▸ What the task requires:
Update the entries that begin at the line with "Please take a look at the tachometer" and stop after the line with "Response: 45 psi", changing every "take a look at" to "examine" and keeping everything else the same. Leave the pictures out of your answer.

START Supplied data

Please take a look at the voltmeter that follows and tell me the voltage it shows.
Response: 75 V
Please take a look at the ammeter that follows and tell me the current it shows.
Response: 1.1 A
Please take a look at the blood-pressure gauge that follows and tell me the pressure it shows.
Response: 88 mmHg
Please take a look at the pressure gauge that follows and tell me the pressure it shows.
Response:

END Supplied data
START Supplied data

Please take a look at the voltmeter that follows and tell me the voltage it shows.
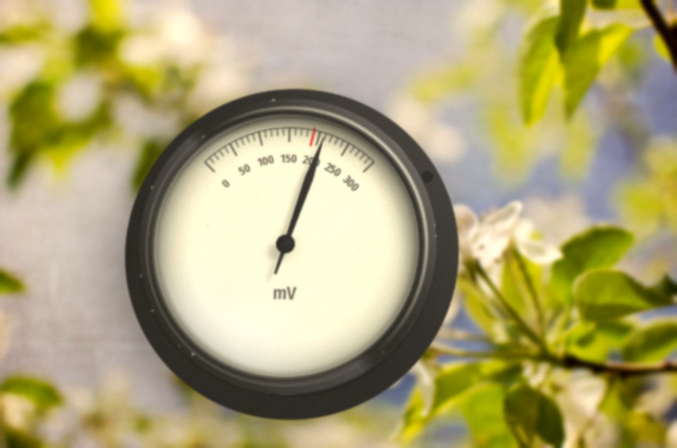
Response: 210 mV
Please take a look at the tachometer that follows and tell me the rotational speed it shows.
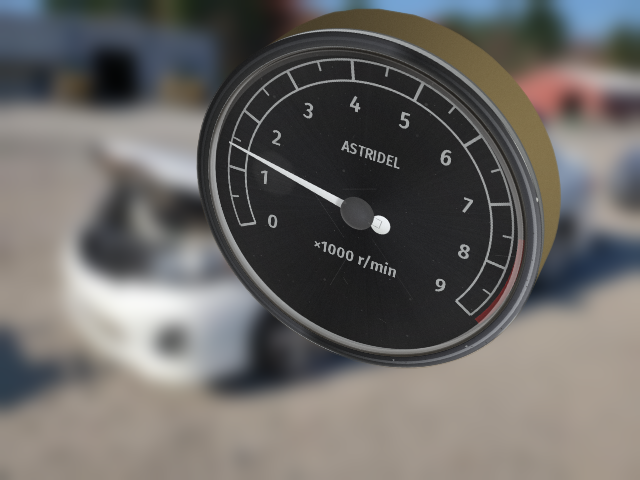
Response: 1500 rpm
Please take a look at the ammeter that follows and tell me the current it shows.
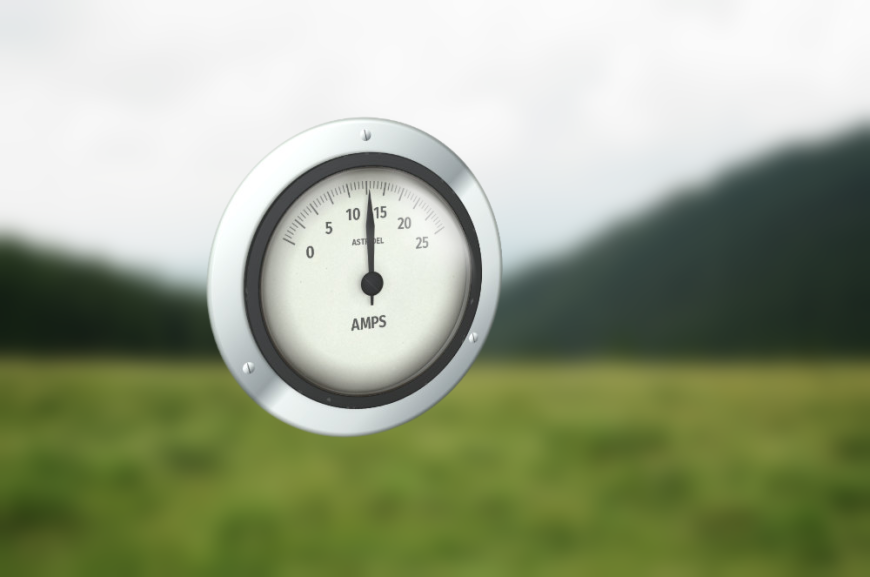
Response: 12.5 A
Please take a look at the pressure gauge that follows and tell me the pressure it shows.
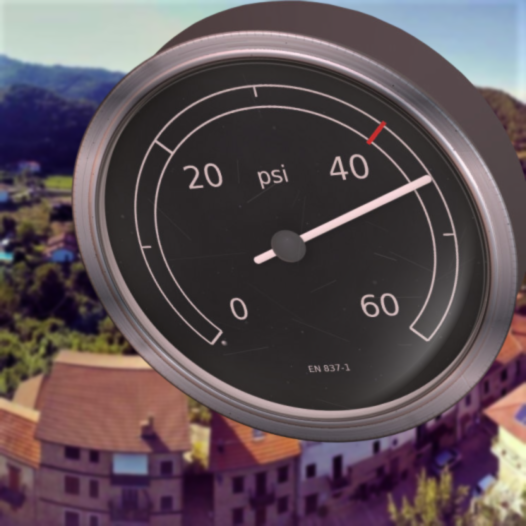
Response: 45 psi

END Supplied data
START Supplied data

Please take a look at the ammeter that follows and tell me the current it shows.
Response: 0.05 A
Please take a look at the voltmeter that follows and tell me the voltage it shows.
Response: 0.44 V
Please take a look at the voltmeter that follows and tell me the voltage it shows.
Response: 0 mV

END Supplied data

▸ Output of the exercise:
Please examine the tachometer that follows and tell me the rotational speed it shows.
Response: 1500 rpm
Please examine the ammeter that follows and tell me the current it shows.
Response: 12.5 A
Please examine the pressure gauge that follows and tell me the pressure it shows.
Response: 45 psi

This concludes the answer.